Ketiga, prosedural. Ini juga unik jika melihat pencalonan Prabowo. Secara prosedural memang sudah tepat, ia diusung gerindra, PKS, PAN, dan Demokrat. Namun capres dan ketua BPN berasal dari Gerindra. Tentu saja kita patut curiga, mengapa separtai semua? Ini untuk mempermudah konsolidasi dan pengambilan keputusan internal Gerindra meski dibebani kepentingan koalisi.
Dari tiga cara di atas, variabel pertama nampaknya begitu dioptimalkan Prabowo sebagai alat perebutan kekuasaan dalam kontestasi pilpres kali ini. Setidaknya, dengan memanfaatkan gerakan 212, Prabowo dan tim sebenarnya ingin menyasar beberapa hal;
Pertama, bargaining position Gerindra. Aksi 212 yang diikuti Prabowo sebenarnya digunakan sebagai alat barter kekuasaan. Semakin solid suara peserta 212, maka semakin kuat posisi tawar Gerindra di mata petahana.Â
Setidaknya, dapat menjadi alat paksa agar Jokowi mau kompromi dengan Gerindra, seperti memberikan jatah kursi menteri jika Jokowi ingin menang tanpa tantangan berarti. Saya mencurigai ini dari pertemuan Luhut dan Prabowo beberapa waktu lalu, yang kata "kabar burung" telah terjadi kesepakatan.
Kedua, insentif elektoral dalam pileg dengan memperbanyak kursi di DPR RI. Harus diakui bahwa aksi 212 tidak memberikan insentif elektoral berarti bagi koalisi PAN, Demokrat, dan PKS yang mengusung Prabowo, tapi sebaliknya secara hitung-hitungan politik, malah membuka peluang besar bagi raupan insentif elektoral Gerindra. Mengapa?
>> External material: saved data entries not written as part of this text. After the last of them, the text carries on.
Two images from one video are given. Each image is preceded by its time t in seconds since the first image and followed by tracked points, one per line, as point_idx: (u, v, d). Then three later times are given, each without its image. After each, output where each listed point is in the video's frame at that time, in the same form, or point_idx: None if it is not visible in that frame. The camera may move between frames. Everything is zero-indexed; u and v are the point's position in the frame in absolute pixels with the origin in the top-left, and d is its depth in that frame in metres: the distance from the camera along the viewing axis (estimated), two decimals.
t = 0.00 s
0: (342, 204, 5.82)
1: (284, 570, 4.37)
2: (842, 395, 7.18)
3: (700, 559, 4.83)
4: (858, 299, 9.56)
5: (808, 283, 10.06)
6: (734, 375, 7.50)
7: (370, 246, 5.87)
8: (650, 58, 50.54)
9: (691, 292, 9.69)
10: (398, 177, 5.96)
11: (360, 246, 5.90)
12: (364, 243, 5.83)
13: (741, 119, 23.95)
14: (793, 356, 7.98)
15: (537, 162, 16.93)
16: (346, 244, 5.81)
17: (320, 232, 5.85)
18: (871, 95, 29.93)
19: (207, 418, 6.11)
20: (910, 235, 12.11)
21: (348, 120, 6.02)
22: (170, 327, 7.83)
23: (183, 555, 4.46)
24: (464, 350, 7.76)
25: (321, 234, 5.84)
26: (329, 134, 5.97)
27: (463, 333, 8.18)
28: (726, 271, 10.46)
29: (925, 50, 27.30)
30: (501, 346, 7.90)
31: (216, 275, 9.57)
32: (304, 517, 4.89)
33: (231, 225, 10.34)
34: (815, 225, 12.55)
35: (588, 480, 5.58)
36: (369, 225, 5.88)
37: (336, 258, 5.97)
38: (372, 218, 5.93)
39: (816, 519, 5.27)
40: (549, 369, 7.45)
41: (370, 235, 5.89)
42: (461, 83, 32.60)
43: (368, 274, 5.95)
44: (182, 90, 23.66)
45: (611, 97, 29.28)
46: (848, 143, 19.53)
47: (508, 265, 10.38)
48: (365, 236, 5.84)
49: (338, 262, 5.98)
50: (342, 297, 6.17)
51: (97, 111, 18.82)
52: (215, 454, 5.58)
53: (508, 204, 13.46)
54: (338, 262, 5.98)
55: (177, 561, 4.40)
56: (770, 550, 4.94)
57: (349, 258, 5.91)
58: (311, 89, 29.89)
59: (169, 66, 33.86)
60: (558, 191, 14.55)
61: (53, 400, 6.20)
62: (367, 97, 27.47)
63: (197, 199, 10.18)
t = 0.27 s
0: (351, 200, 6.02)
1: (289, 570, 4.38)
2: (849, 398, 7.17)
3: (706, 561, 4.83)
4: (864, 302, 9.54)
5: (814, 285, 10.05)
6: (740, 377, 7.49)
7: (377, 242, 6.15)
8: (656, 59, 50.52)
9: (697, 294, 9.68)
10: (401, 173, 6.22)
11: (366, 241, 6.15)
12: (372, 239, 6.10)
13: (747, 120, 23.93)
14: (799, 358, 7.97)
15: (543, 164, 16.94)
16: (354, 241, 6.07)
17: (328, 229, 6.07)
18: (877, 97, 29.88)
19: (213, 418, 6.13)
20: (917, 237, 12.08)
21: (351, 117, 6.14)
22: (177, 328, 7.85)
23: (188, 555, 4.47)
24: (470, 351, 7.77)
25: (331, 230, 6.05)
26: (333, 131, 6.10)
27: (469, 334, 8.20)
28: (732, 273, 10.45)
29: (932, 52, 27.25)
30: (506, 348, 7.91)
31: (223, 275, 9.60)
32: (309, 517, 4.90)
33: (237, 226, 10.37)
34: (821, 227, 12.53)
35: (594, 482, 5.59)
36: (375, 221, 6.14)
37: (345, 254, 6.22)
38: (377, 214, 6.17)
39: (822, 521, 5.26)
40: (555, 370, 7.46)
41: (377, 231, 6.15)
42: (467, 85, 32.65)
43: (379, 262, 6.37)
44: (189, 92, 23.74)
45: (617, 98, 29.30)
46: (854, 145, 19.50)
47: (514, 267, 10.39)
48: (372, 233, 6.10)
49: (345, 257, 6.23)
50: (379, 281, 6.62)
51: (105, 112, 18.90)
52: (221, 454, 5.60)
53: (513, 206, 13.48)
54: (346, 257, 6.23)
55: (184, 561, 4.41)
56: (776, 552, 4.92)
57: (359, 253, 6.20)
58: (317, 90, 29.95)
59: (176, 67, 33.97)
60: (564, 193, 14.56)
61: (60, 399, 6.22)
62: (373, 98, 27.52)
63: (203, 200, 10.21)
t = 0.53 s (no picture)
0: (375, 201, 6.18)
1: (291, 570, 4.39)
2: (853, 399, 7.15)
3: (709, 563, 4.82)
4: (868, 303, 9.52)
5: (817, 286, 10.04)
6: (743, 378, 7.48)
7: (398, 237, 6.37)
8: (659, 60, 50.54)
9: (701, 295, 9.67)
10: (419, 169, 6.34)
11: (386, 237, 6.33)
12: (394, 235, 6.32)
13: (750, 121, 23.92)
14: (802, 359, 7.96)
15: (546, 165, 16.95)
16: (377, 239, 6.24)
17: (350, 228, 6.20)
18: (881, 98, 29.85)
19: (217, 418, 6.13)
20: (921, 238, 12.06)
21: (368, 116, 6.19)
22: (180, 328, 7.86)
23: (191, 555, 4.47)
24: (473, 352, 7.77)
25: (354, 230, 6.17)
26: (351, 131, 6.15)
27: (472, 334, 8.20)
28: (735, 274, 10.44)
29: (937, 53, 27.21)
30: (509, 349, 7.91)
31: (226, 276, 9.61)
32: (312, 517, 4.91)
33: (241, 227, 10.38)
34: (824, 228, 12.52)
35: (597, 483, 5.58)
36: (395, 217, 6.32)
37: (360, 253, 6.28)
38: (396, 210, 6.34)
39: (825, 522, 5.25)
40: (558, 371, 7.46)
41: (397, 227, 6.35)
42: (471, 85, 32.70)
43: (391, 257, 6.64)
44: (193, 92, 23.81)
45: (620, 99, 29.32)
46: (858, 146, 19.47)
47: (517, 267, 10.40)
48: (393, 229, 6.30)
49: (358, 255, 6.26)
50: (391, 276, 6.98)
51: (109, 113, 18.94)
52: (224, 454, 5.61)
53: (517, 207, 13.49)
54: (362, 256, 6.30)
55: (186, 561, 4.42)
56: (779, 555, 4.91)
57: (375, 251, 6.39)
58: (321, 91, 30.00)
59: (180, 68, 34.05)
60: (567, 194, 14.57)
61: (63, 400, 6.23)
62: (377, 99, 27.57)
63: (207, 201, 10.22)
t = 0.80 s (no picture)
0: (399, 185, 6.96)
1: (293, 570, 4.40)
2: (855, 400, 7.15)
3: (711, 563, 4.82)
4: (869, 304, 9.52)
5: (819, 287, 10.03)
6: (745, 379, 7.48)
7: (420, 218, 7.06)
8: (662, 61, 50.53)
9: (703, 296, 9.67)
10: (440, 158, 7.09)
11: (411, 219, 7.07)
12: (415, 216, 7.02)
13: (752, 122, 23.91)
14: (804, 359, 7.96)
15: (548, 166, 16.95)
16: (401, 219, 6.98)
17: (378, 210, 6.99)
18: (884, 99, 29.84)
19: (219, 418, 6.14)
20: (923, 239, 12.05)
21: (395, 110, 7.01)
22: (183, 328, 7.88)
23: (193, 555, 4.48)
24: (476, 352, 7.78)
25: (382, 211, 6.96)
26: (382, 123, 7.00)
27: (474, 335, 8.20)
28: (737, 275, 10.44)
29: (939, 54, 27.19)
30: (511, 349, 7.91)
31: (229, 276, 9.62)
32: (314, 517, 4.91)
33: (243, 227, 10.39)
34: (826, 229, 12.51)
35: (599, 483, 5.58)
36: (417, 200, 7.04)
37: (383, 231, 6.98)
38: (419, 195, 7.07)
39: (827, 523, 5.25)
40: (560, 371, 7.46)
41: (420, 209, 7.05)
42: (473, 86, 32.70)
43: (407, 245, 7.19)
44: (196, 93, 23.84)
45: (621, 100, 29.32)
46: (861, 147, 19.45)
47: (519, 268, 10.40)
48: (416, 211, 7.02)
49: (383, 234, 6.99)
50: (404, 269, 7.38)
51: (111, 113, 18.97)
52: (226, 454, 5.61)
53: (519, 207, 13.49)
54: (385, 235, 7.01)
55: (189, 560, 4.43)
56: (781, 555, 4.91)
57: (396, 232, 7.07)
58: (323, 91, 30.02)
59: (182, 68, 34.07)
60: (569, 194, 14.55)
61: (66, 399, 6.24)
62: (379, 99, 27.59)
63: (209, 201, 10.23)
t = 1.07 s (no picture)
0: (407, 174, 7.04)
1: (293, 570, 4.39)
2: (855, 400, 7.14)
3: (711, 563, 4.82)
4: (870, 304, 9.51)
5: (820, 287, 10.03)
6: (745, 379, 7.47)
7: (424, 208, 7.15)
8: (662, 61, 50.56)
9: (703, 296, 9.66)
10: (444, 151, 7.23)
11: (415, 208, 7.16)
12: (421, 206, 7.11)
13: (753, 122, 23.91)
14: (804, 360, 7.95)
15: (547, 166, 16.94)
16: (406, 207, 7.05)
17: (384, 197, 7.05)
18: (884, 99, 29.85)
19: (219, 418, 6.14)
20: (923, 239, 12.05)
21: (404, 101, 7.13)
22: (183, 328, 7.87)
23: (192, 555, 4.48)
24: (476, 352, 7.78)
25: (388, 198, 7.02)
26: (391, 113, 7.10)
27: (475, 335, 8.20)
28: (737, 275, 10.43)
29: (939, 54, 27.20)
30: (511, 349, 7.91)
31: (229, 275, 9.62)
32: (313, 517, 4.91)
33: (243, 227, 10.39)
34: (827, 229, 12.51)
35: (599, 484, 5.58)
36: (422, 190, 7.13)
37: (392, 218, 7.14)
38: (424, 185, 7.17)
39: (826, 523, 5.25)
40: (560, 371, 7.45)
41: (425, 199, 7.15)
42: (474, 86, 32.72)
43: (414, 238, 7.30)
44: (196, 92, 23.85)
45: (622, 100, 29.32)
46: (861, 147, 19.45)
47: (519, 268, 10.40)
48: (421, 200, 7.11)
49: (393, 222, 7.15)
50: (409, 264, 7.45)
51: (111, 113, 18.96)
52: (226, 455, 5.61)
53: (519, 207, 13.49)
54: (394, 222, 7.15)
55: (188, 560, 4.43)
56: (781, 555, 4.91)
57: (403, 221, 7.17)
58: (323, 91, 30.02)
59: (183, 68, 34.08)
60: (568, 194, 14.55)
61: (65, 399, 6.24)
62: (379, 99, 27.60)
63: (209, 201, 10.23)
Sebab bicara capres-cawapres 02, ya bicara Gerindra, bukan yang lain.
Ketiga, Gerindra ingin memanfaatkan momentum saat ini untuk merebut kuasa pada 2024 mendatang. Kenapa? Sebab memang pertarungan saat ini amatlah sulit bagi sang penantang petahana dengan segala kekurangan yang ada. Jadi, ketika kalah, sejatinya Gerindra telah pasang kuda-kuda dari sekarang dengan menampilkan sosok Bang Sandi Uno.
Coba dipikir saja, dari semua pemimpin muda yang digadang-gadang bakal maju dalam kontestasi pilpres 2024 mendatang, seperti Risma, Ridwan Kamil, Anies Baswedan, Ganjar dll, tentu saja hanya Sandi Uno yang sudah siap dengan "tabungan manuver" musim ini.
Pada 2024 nanti, sementara calon kandidat lain masih sulit mencari kendaraan politik dan masih sulit mencari basis massa, justru Gerindra yang digadang-gadang bakal mengantongi 18 persen dukungan kursi di DPR akan dengan mudah menjual Sandi Uno yang sudah siap dengan mencari minimal 2 persen lagi dukungan kursi DPR.Â
Terlebih, popularitas dan elektabilitas Sandi Uno saat ini begitu melejit ketimbang calon pemimpin muda lainnya. Kalau sudah begini, meskipun kalah, setidaknya Prabowo sudah punya kader yang siap tanding di masa datang.
Kesimpulannya, tidak ada jamuan gratis dalam politik, tidak ada pertemanan sejati dalam politik, yang ada hanya kepentingan sejati. Sehingga, 212 kini bukan lagi soal bela-membela tauhid melainkan membela kepentingan politik jangka panjang.